Иван Сергеевич немножко подождал.
- Что же ты подумала, Анка?
- Нет, - ответила она, - если бы я хоть подумала немножко… Но я не подумала даже. Я стукнула кулаком по этому подоконнику и сказала, конечно, сама про себя: "Анка, ты не любишь своей Родины, если ты не любишь его". Ну, и все… А как же иначе, - добавила она печально, - я б могла объяснить себе, что происходит со мной?
И тут Иван Сергеевич не мог удержать своего смеха и слез, запросившихся вдруг из глубины души.
- Это все ничего, - сказал он. - А почему же ты так печальна сейчас и плачешь все-таки?
- Я сама не знаю… Но если узнает другая девочка, которую я тоже люблю, потому что она мне друг, и которая потеряла отца на войне и которой так тяжело стало, что я даже боюсь за ее золотую медаль… И мы все беспокоимся за это, даже Ваня.
- Никогда не надо заранее пугаться за будущее, Анка, - сказал Иван Сергеевич. - А почему ты не думаешь о себе? Разве тебе самой не хочется получить золотую медаль?
- Хочется, - призналась она, - Но память у меня не такая. Не всякому ведь даются такие способности. Я не получу золотой медали.
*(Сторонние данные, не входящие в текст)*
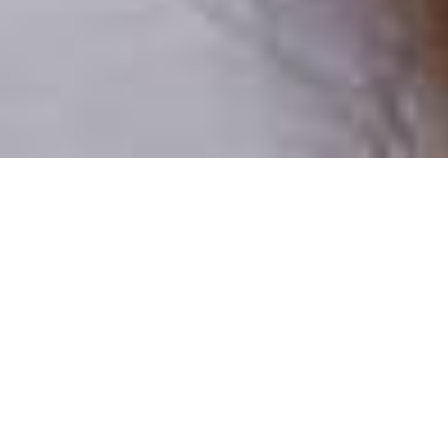
Numai oameni reali
100% profiluri verificate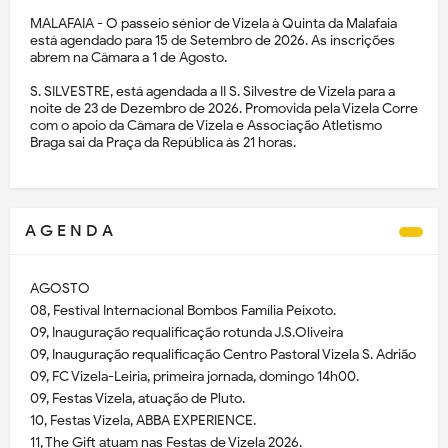
MALAFAIA - O passeio sénior de Vizela à Quinta da Malafaia
está agendado para 15 de Setembro de 2026. As inscrições
abrem na Câmara a 1 de Agosto.
S. SILVESTRE, está agendada a II S. Silvestre de Vizela para a
noite de 23 de Dezembro de 2026. Promovida pela Vizela Corre
com o apoio da Câmara de Vizela e Associação Atletismo
Braga sai da Praça da República às 21 horas.
A G E N D A
AGOSTO
08, Festival Internacional Bombos Família Peixoto.
09, Inauguração requalificação rotunda J.S.Oliveira
09, Inauguração requalificação Centro Pastoral Vizela S. Adrião
09, FC Vizela-Leiria, primeira jornada, domingo 14h00.
09, Festas Vizela, atuação de Pluto.
10, Festas Vizela, ABBA EXPERIENCE.
11, The Gift atuam nas Festas de Vizela 2026.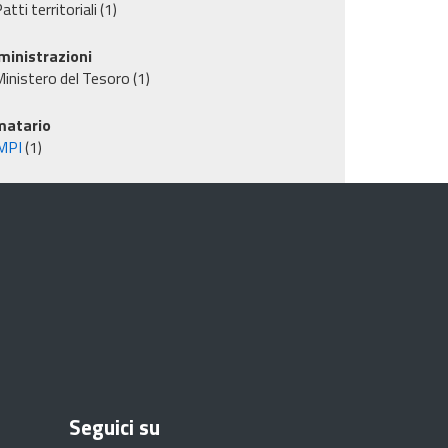
atti territoriali
(1)
inistrazioni
inistero del Tesoro
(1)
matario
MPI
(1)
Seguici su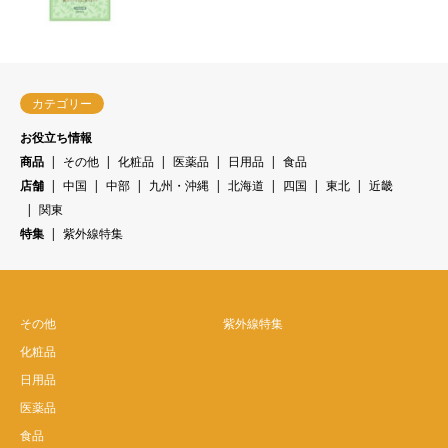
カテゴリー
お役立ち情報
商品
その他
化粧品
医薬品
日用品
食品
店舗
中国
中部
九州・沖縄
北海道
四国
東北
近畿
関東
特集
紫外線特集
その他
紫外線特集
化粧品
日用品
医薬品
食品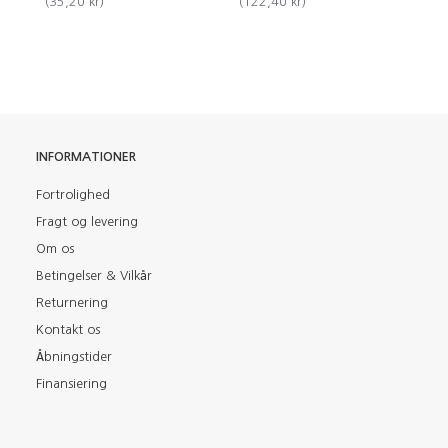
(
35,20 kr
)
(
122,40 kr
)
(
2
INFORMATIONER
Fortrolighed
Fragt og levering
Om os
Betingelser & Vilkår
Returnering
Kontakt os
Åbningstider
Finansiering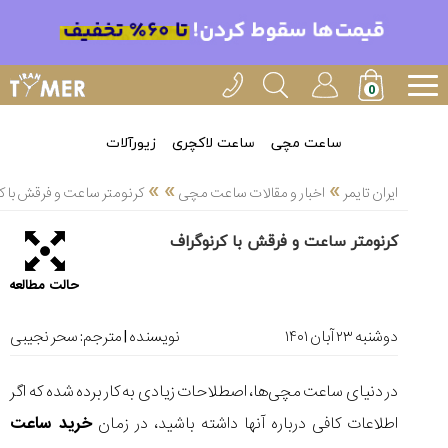
خدمات
ایران
تایمر(11)
آموزش
ساعت مچی
ساعت لاکچری
زیورآلات
تنظیم
»
»
»
ساعتها(2)
ایران تایمر
اخبار و مقالات ساعت مچی
کرنومتر ساعت و فرقش با ک
سرزمین
کرنومتر ساعت و فرقش با کرنوگراف
ساعت،
سوئیس(136)
حالت مطالعه
آموزش
و
دوشنبه ۲۳ آبان ۱۴۰۱
نویسنده | مترجم:
سحر نجیبی
دانستی
های
در دنیای ساعت مچی‌ها، اصطلاحات زیادی به کار برده شده که اگر
ساعت
ها(127)
اطلاعات کافی درباره آنها داشته باشید، در زمان
خرید ساعت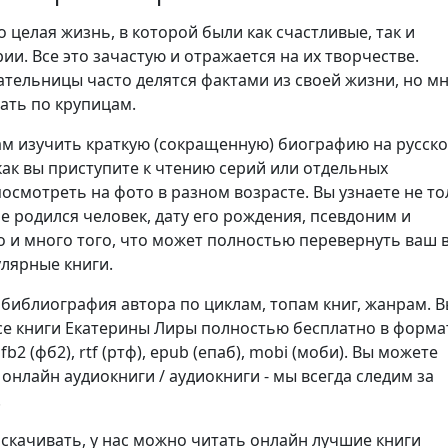
о целая жизнь, в которой были как счастливые, так и
ии. Все это зачастую и отражается на их творчестве.
ательницы часто делятся фактами из своей жизни, но м
ать по крупицам.
м изучить краткую (сокращенную) биографию на русск
как вы приступите к чтению серий или отдельных
осмотреть на фото в разном возрасте. Вы узнаете не то
не родился человек, дату его рождения, псевдоним и
о и много того, что может полностью перевернуть ваш 
улярные книги.
 библиография автора по циклам, топам книг, жанрам. 
се книги Екатерины Лиры полностью бесплатно в форма
), fb2 (фб2), rtf (ртф), epub (епаб), mobi (моби). Вы можете
онлайн аудиокниги / аудиокниги - мы всегда следим за
.
 скачивать, у нас можно читать онлайн лучшие книги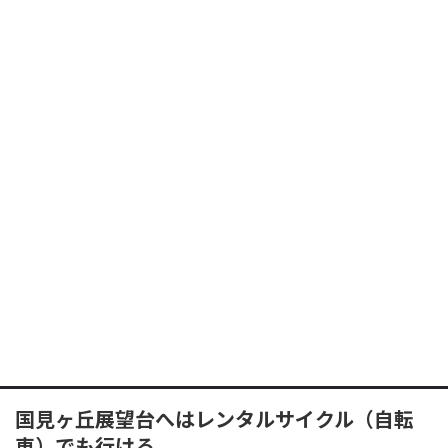
国見ヶ丘展望台へはレンタルサイクル（自転
車）でも行ける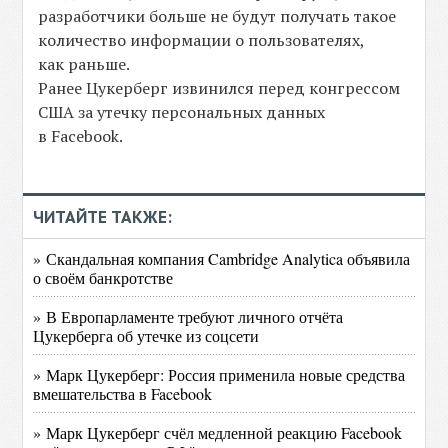
разработчики больше не будут получать такое
количество информации о пользователях,
как раньше.
Ранее Цукерберг извинился перед конгрессом
США за утечку персональных данных
в Facebook.
ЧИТАЙТЕ ТАКЖЕ:
» Скандальная компания Cambridge Analytica объявила
о своём банкротстве
» В Европарламенте требуют личного отчёта
Цукерберга об утечке из соцсети
» Марк Цукерберг: Россия применила новые средства
вмешательства в Facebook
» Марк Цукерберг счёл медленной реакцию Facebook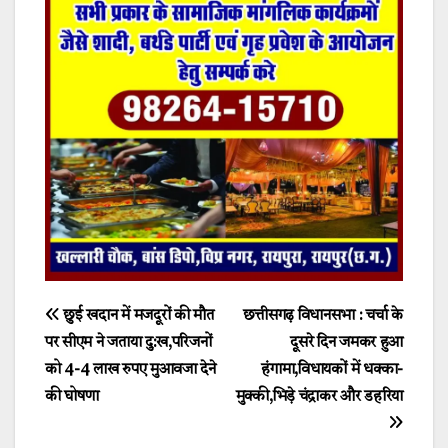
Post
छुई खदान में मजदूरों की मौत
छत्तीसगढ़ विधानसभा : चर्चा के
पर सीएम ने जताया दु:ख,परिजनों
दूसरे दिन जमकर हुआ
navigation
को 4-4 लाख रुपए मुआवजा देने
हंगामा,विधायकों में धक्का-
की घोषणा
मुक्की,भिड़े चंद्राकर और डहरिया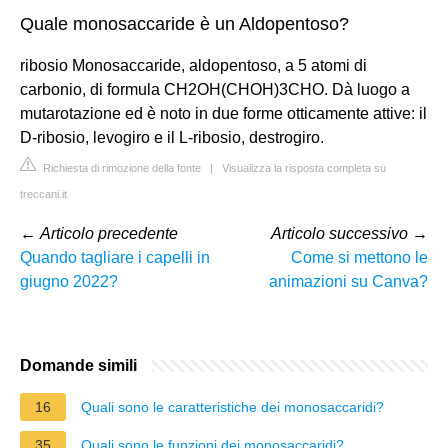
Quale monosaccaride è un Aldopentoso?
ribosio Monosaccaride, aldopentoso, a 5 atomi di
carbonio, di formula CH2OH(CHOH)3CHO. Dà luogo a
mutarotazione ed è noto in due forme otticamente attive: il
D-ribosio, levogiro e il L-ribosio, destrogiro.
Richiesta di rimozione della fonte
|
Visualizza la risposta completa su
treccani.it
←
Articolo precedente
Articolo successivo
→
Quando tagliare i capelli in
Come si mettono le
giugno 2022?
animazioni su Canva?
Domande simili
16
Quali sono le caratteristiche dei monosaccaridi?
35
Quali sono le funzioni dei monosaccaridi?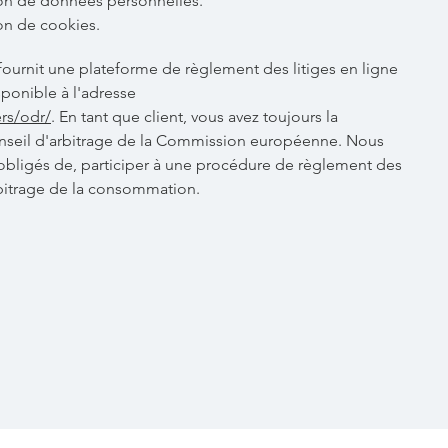
ation de données personnelles.
ion de cookies.
urnit une plateforme de règlement des litiges en ligne
sponible à l'adresse
rs/odr/
. En tant que client, vous avez toujours la
conseil d'arbitrage de la Commission européenne. Nous
obligés de, participer à une procédure de règlement des
rbitrage de la consommation.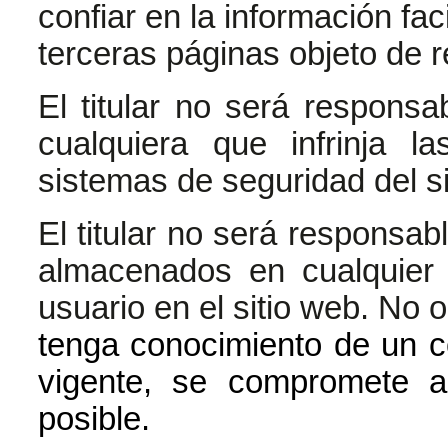
confiar en la información fac
terceras páginas objeto de r
El titular no será respons
cualquiera que infrinja l
sistemas de seguridad del si
El titular no será responsab
almacenados en cualquier 
usuario en el sitio web. No 
tenga conocimiento de un co
vigente, se compromete a
posible.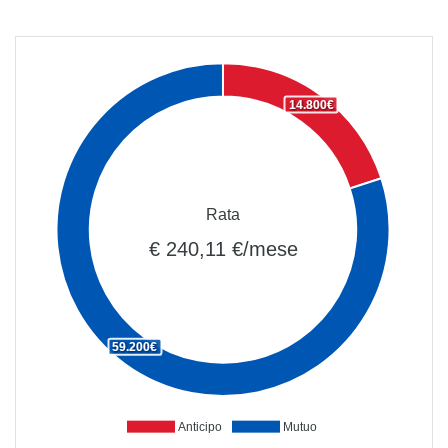
14.800€
Rata
€ 240,11 €/mese
59.200€
Anticipo
Mutuo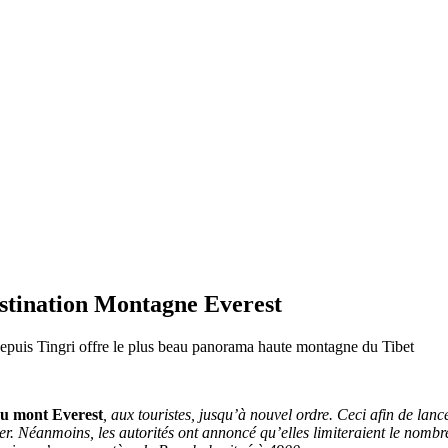
destination Montagne Everest
depuis Tingri offre le plus beau panorama haute montagne du Tibet
du mont Everest
, aux touristes, jusqu’à nouvel ordre. Ceci afin de lan
er. Néanmoins, les autorités ont annoncé qu’elles limiteraient le nom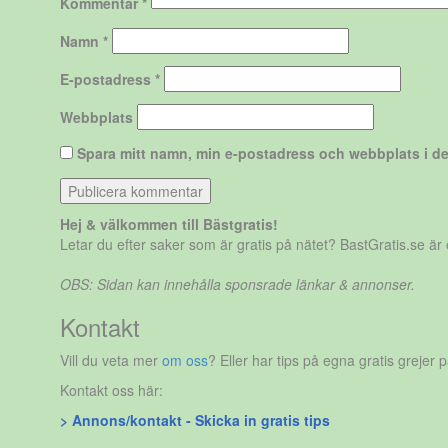
Kommentar
*
Namn
*
E-postadress
*
Webbplats
Spara mitt namn, min e-postadress och webbplats i de
Hej & välkommen till Bästgratis!
Letar du efter saker som är gratis på nätet? BastGratis.se ä
OBS: Sidan kan innehålla sponsrade länkar & annonser.
Kontakt
Vill du veta mer
om oss
? Eller har tips på egna gratis grejer 
Kontakt oss här:
> Annons/kontakt - Skicka in gratis tips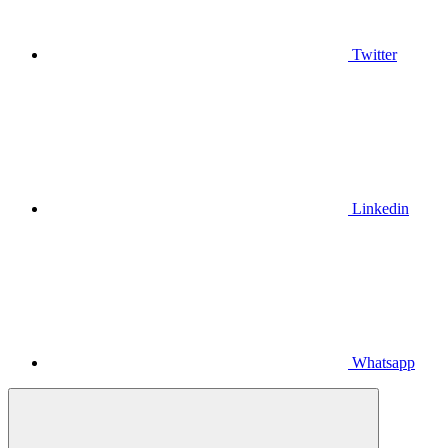
Twitter
Linkedin
Whatsapp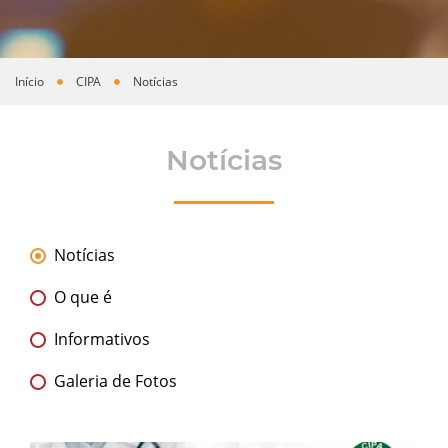
Início
CIPA
Notícias
Você está aqui
Notícias
Notícias
O que é
Informativos
Galeria de Fotos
- Ты не получишь золотой медали, - сказал он. - Я это знаю. Но ты будешь хорошо трудиться в жизни и ты будешь счастлива, девочка, потому что сердце твое - твоя золотая медаль.
И Иван Сергеевич вдруг привлек Анку к себе и поцеловал в лоб, как целовал однажды Галю, и даже неумелым жестом поправил ее спутавшиеся черные мягкие косы, вольно падающие на ее худенькие девичьи плечи.
И неожиданно чьи-то другие теплые руки с необыкновенной силой обняли Анку сзади.
Она обернулась.
Перед ней стояла Галя и молча тянула ее к себе. Лицо ее было в слезах. Она целовала Анку без слов. Взгляд ее глаз, чуть мерцавших в сумраке коридора, был нежен и тверд, и благодарность светилась в нем и покой.
Галя стояла рядом с Иваном Сергеевичем, не боясь его больше, словно приблизилась к нему душою, сразу увлеченная какой-то силой.
Анка вначале в испуге взглянула на своего друга. Откуда Галя могла прийти? Неужели она была все время рядом, все видела, все слышала за этой стеклянной дверью, о которой все забыли?
Да, она все слышала, и это она так крепко обнимала Анку, вырывая ее из рук Ивана Сергеевича.
Они обнялись. И, казалось, дружба их никогда не была так сильна и так верна в своем счастливом порыве. Они так крепко обнялись, что фигуры их смешались, и в полумраке школьного коридора учитель уже не мог различить, где Галя, где Анка.
Он смотрел на них с улыбкой, растроганный немного сам этим движением пылких сердец, и думал с радостью и с гордостью, что, может быть, и капля его души, так долго трудившейся над ними, течет в этом светлом источнике.
XV
- Я с самого раннего детства старался придать решительность своему характеру, который был сотворен природой не таким, какой мне хотелось иметь…
Так начал свой рассказ Ваня Полосухин.
И все девочки, которые собрались его слушать, усевшись в зале в кружок, как бывало раньше усаживались они вокруг своего костра в лесу, в лагере, совершенно не знали, о чем он хотел рассказать.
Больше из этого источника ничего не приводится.